Thursday, September 3, 2009

SOUL MOUNTAIN


For my one faithful reader, I want to apologize for not fulfilling the promise of a poem a day. I want to say that life got in the way but that's no excuse for not actively trying to create beauty in the world. Please accept my apology...

HENRY wrote this next poem. HENRY is a professor who struggled for a long time to keep his marriage together. HENRY would like to think he's not to blame for anything that happened, but I suspect, deep down, he knows differently. Everybody likes to feel loved. Everybody has their breaking point. I just wish HENRY realized this earlier...





SOUL MOUNTAIN

One warm winter morning
when the weather felt like spring
and the impending divorce hadn’t deadened my desire
to do all things daring,
my wife and I hiked Soul Mountain.

We journeyed side-by-side, not six inches apart,
and I kept brushing my arm up against hers,
hoping she’d grab it, hoping we’d walk hand in hand,
yet every time we touched, she’d move further away,
every time I spoke, she’d answer with silence.

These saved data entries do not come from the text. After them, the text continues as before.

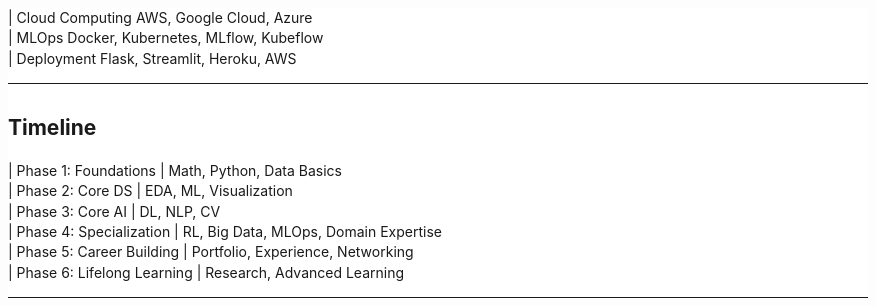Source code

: | Cloud Computing    AWS, Google Cloud, Azure                   
| MLOps                     Docker, Kubernetes, MLflow, Kubeflow       
| Deployment            Flask, Streamlit, Heroku, AWS              

---

## Timeline


| Phase 1: Foundations          | Math, Python, Data Basics              
| Phase 2: Core DS                 | EDA, ML, Visualization                 
| Phase 3: Core AI                  | DL, NLP, CV                            
| Phase 4: Specialization        | RL, Big Data, MLOps, Domain Expertise  
| Phase 5: Career Building     | Portfolio, Experience, Networking      
| Phase 6: Lifelong Learning   | Research, Advanced Learning            

---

So, finally, I just focused on the forest:
on the trees, on the rocks,
on the small bands of light reflecting
off of hidden patches of snow and ice.

What started as two tracks, ended as one,
and I spent the afternoon staring at the clouds,
feeling as lonely as the sky, as lonely as the world,
as lonely as a solitary tombstone forever framed by falling flowers.